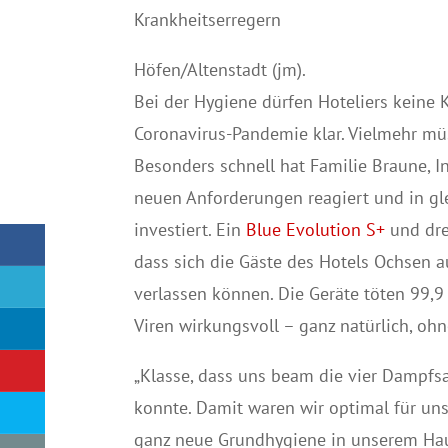
Krankheitserregern
Höfen/Altenstadt (jm).
Bei der Hygiene dürfen Hoteliers keine 
Coronavirus-Pandemie klar. Vielmehr müs
Besonders schnell hat Familie Braune, 
neuen Anforderungen reagiert und in g
investiert. Ein
Blue Evolution S+
und dr
dass sich die Gäste des Hotels Ochsen 
verlassen können. Die Geräte töten 99,
Viren wirkungsvoll – ganz natürlich, oh
„Klasse, dass uns beam die vier Dampfsa
konnte. Damit waren wir optimal für uns
ganz neue Grundhygiene in unserem Haus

========

Print, without any change, the line containing "dass sich die Gäste des Hotels Ochsen" and each line after it to the end of the material.

dass sich die Gäste des Hotels Ochsen 
verlassen können. Die Geräte töten 99,
Viren wirkungsvoll – ganz natürlich, oh
„Klasse, dass uns beam die vier Dampfsa
konnte. Damit waren wir optimal für uns
ganz neue Grundhygiene in unserem Haus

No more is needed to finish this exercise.